In that document, they specify this:
Create a Page Rule to exclude the wp-admin or wp-login sections from CloudFlare’s caching and performance features. You can access PageRules in your CloudFlare ‘Settings’ options.
e.g.
*example.com/wp-admin/* *example.com/wp-login/*Why do this?
While there is not always an issue, we have seen instances where optional performance features like Rocket Loader may inadvertently break certain functions (editors, etc.) in your WordPress back end.
Except there are major problems (besides the fact that the second example should be *example.com/wp-login*
without the trailing slash)! The free version only gives you three rules. I’m using four apps (WordPress, ZenPhoto20, Yourls, and MediaWiki). That means if I need to white list all of them, I’m out of luck.
Then there’s the problem that *.example.com
matches blog.example.com
and www.example.com
but does not match example.com
and guess what? I’m using example.com
without the WWW. I hate WWW. And yes, you can use a naked domain with CloudFlare.
Break The Site (For One Person)
Someone pinged me to let me know the site was down in Scotland:
It wasn’t in Manchester or Dublin. It wasn’t in the US. It wasn’t in Canada. I opened a support ticket after making sure that it wasn’t really me. The server was up (all other sites, including this one were up) and I could get the site via anonymous proxies. Only that user had an issue, and I was 100% positive I had whitelisted everything in CSF (it’s the same thing I do for Jetpack). But the website claims a 522 is my server.

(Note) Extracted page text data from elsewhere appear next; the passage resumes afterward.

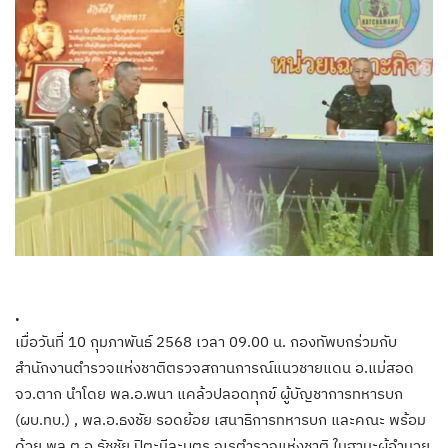
.
เมื่อวันที่ 10 กุมภาพันธ์ 2568 เวลา 09.00 น. กองทัพบกร่วมกับ
สำนักงานตำรวจแห่งชาติตรวจสถานการณ์แนวชายแดน อ.แม่สอด
จว.ตาก นำโดย พล.อ.พนา แคล้วปลอดทุกข์ ผู้บัญชาการทหารบก
(ผบ.ทบ.) , พล.อ.ธงชัย รอดย้อย เสนาธิการทหารบก และคณะ พร้อม
ด้วย พล.ต.อ.ธัชชัย ปิตะนีละบุตร จเรตำรวจแห่งชาติ ในฐานะผู้อำนวย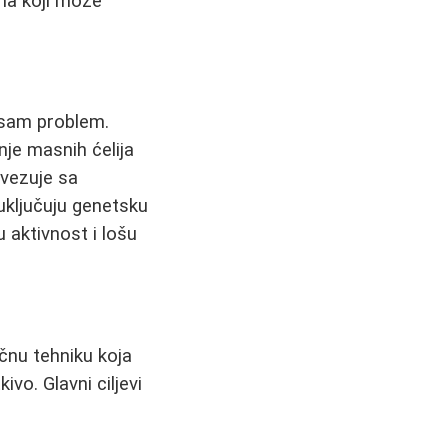
 na koji može
 sam problem.
nje masnih ćelija
ovezuje sa
uključuju genetsku
 aktivnost i lošu
čnu tehniku koja
vo. Glavni ciljevi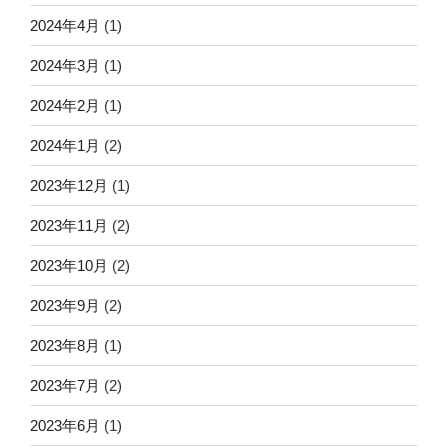
2024年4月
(1)
2024年3月
(1)
2024年2月
(1)
2024年1月
(2)
2023年12月
(1)
2023年11月
(2)
2023年10月
(2)
2023年9月
(2)
2023年8月
(1)
2023年7月
(2)
2023年6月
(1)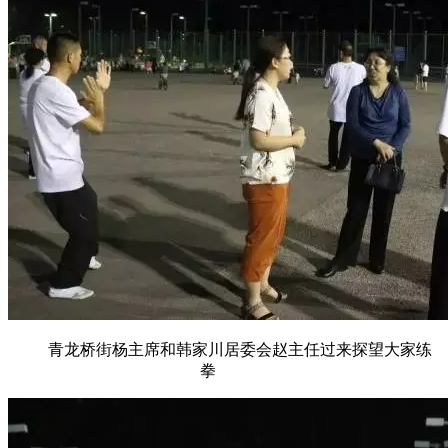
青龙桥街杨主席和韩家川居委会赵主任过来探望大家练
拳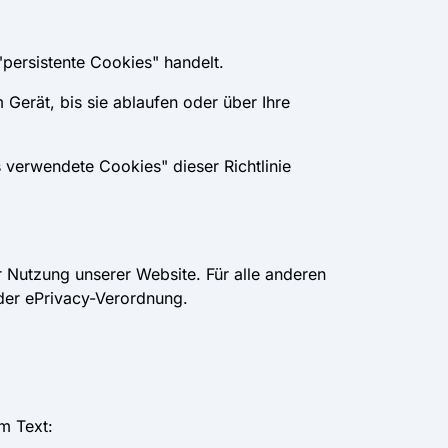
persistente Cookies" handelt.
 Gerät, bis sie ablaufen oder über Ihre
 verwendete Cookies" dieser Richtlinie
 Nutzung unserer Website. Für alle anderen
der ePrivacy-Verordnung.
m Text:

This was never resolved, and demonstrates a major issue in the process. The user was a non-web savvy user. She shouldn’t have to be, though. She just wanted to visit a site and read things. It was very annoying.
Drop Server Load
Okay. So this part worked.
It only shows up starting day three because I didn’t flip DNS over right away. I had to turn off PageSpeed, upgrade PHP, make sure nginxcp was going to work with it… There was prep work. Day three, the little spikes vanished. You still get big ones because that’s when the server runs backups and upgrades. The little spikes are, normally, when I have a new post on the site.
There’s been no perceptible change to bandwidth. All other sites on the server are, however, notably faster.
End Result?
It looks like CloudFlare worked. The stats say I’m using 25% less CPU with CloudFlare, which is interesting, but now that it’s baked, I want to try something else, just for grins and giggles.